Are you seeing any variance between large and small response bodies? I’m wondering if this is a case of large response bodies that are missing proper range / transfer-encoding headers.
If you’re comfortable, a sample output of a curl command (with identifying information removed) that triggers the behavior might be worth sharing.
I’m not a react expert, though I’m still investigating for other cases where this has happened. I can reproduce the behavior within webpage test, for what it’s worth.
In my digging, I found this blog post from a Fastly customer outlining their use of React Suspense. It might be helpful in case there’s a configuration issue within the code. https://www.contentful.com/blog/what-is-react-suspense/
After doing some additional digging on forums and reviewing the example responses, the origin isn’t including a Transfer-Encoding: chunked header in the response,
That response header header instructs Fastly to pull and deliver the response body in chunks rather than waiting for the file to be fully downloaded first before delivering. This might be the missing piece of the equation.

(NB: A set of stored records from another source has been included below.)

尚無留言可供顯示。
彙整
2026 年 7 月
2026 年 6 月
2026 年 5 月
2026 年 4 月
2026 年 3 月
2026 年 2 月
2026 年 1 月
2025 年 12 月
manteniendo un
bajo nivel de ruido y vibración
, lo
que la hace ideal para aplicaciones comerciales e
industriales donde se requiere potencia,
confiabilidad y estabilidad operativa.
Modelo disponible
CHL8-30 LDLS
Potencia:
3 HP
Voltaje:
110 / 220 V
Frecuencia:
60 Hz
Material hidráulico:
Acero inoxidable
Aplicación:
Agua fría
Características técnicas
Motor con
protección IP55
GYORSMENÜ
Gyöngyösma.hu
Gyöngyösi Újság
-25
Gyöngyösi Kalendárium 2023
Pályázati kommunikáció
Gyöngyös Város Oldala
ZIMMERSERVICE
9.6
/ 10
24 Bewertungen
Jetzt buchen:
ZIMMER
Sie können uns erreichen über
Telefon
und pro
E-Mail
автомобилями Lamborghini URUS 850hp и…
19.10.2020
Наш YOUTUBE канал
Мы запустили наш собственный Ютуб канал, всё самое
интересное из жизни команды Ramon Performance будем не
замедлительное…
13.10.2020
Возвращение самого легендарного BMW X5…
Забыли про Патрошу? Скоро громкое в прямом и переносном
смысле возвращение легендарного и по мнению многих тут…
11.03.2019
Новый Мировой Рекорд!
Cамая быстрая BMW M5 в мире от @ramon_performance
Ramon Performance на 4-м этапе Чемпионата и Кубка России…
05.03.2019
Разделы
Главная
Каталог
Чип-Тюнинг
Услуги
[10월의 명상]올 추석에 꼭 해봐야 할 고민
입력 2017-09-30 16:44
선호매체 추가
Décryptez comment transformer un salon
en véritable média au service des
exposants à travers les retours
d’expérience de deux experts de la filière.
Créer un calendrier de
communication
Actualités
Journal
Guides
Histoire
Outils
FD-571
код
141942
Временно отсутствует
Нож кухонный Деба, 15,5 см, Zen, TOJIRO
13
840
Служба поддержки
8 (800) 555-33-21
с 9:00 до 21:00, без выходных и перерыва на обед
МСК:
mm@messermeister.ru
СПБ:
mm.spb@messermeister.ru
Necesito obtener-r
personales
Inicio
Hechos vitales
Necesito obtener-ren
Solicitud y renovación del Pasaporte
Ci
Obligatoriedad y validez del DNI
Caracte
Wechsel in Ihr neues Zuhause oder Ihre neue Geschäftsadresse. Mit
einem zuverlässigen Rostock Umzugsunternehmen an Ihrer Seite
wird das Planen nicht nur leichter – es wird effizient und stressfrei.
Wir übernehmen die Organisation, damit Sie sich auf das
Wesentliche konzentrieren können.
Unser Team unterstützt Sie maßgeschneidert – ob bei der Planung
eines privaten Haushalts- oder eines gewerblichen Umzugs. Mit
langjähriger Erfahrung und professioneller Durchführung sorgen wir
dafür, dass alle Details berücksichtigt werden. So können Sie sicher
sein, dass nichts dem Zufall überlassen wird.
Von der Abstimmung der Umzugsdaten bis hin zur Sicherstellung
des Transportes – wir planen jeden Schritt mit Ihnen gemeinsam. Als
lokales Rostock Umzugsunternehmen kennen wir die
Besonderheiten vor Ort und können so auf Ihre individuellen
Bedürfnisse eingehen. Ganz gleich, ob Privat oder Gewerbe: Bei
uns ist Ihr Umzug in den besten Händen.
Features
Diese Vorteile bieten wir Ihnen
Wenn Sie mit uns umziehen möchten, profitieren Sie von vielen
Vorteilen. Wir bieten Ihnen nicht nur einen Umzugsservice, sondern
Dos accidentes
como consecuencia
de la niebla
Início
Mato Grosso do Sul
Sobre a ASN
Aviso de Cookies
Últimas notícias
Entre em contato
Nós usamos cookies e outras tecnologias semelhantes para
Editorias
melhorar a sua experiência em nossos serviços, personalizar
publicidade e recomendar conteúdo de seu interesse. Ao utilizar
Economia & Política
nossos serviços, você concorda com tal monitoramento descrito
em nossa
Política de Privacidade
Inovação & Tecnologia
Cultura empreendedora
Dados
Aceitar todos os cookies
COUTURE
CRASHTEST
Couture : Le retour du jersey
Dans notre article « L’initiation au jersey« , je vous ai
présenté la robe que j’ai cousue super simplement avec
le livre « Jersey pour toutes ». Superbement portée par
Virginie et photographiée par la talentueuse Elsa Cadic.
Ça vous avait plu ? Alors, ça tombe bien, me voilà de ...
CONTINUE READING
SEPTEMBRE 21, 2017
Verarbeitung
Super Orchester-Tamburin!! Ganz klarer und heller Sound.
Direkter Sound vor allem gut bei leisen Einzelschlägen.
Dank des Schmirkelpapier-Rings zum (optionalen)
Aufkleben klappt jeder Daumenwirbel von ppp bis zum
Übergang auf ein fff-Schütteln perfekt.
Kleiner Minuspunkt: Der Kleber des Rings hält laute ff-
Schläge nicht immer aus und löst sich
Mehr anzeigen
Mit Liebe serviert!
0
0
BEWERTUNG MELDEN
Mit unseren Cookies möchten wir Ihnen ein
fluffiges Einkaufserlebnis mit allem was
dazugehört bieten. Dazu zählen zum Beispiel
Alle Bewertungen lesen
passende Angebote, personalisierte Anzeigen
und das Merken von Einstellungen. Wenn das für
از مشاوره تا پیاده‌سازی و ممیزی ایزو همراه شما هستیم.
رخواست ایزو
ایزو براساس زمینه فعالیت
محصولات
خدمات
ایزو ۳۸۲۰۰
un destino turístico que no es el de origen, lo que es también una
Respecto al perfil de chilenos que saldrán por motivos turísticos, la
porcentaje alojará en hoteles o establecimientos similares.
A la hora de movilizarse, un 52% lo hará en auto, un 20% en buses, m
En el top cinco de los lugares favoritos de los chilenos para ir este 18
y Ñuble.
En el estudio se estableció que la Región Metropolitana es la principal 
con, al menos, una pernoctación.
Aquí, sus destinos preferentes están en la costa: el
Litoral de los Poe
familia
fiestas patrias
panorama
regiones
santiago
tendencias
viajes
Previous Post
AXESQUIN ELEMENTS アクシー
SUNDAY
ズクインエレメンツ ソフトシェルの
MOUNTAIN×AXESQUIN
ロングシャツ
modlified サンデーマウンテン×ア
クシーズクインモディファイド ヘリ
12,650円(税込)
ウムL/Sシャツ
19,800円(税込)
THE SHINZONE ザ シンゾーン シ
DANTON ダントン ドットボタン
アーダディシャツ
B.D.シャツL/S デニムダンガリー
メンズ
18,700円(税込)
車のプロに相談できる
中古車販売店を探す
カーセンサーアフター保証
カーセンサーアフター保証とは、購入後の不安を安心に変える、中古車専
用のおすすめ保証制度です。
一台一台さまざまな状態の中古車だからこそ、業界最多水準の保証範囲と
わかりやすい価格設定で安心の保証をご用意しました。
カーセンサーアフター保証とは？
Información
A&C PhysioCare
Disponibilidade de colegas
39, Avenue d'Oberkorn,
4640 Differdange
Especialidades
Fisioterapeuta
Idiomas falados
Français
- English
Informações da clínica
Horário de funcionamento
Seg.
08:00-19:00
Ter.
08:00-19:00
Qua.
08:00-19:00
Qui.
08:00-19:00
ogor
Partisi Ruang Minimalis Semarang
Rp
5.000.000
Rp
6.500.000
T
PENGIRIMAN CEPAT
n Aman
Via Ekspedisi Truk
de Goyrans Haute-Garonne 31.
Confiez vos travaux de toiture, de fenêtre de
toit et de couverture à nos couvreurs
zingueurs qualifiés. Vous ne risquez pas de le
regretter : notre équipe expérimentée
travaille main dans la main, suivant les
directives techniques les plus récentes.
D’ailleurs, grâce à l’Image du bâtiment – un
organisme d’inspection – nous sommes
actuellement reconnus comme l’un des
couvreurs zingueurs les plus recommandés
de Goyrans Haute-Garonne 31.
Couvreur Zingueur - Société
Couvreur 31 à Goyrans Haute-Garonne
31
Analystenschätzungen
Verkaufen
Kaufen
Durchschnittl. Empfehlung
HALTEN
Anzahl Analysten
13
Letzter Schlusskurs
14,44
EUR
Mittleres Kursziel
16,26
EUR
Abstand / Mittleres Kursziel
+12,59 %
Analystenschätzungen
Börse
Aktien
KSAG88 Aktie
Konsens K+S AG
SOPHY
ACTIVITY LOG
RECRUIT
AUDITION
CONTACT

This does not allow to have streaming running e2e when both GCS gateway and Factly CDN are participating in the request.
note:
As I see, Fastly’s servers do behave in the same way: if Transfer-Encoding header is present in the response, the header is removed but the response is still streamed.
A proxy or gateway MUST parse a received Connection header field before a message is forwarded and, for each connection-option in this field, remove any header field(s) from the message with the same name as the connection-option, and then remove the Connection header field itself (or replace it with the intermediary’s own connection options for the forwarded message).
but seems that the following part is ignored
or replace it with the intermediary’s own connection options for the forwarded message
Is it possible still stream the response to the client even if the connection/transfer-encoding headers are missing from origin (GCS load balancer/gateway in our case)?
Just a note that Streaming Miss is incompatible with gzip/brotli compression at the edge (we can’t compress and send an object we haven’t fully received from the origin). But if you’re already compressing content on your origin, you should already be covered.